**Saved data entries**
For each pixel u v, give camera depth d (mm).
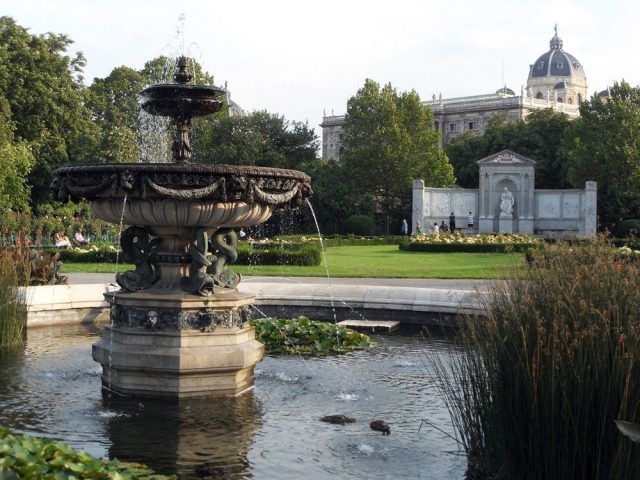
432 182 70688
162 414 8844
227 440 7949
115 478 5648
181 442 7836
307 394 10000
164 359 9398
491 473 6820
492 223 61625
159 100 10922
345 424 8625
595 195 58938
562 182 77875
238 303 9945
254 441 7938
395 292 16500
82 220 45250
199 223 9773
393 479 6891
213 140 66562
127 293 9867
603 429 5809
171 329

**What you are asked to do**
From the first line above to the last, copy the records exactly but omit the pictures.

**Solution to the problem**
For each pixel u v, give camera depth d (mm).
432 182 70688
162 414 8844
227 440 7949
115 478 5648
181 442 7836
307 394 10000
164 359 9398
491 473 6820
492 223 61625
159 100 10922
345 424 8625
595 195 58938
562 182 77875
238 303 9945
254 441 7938
395 292 16500
82 220 45250
199 223 9773
393 479 6891
213 140 66562
127 293 9867
603 429 5809
171 329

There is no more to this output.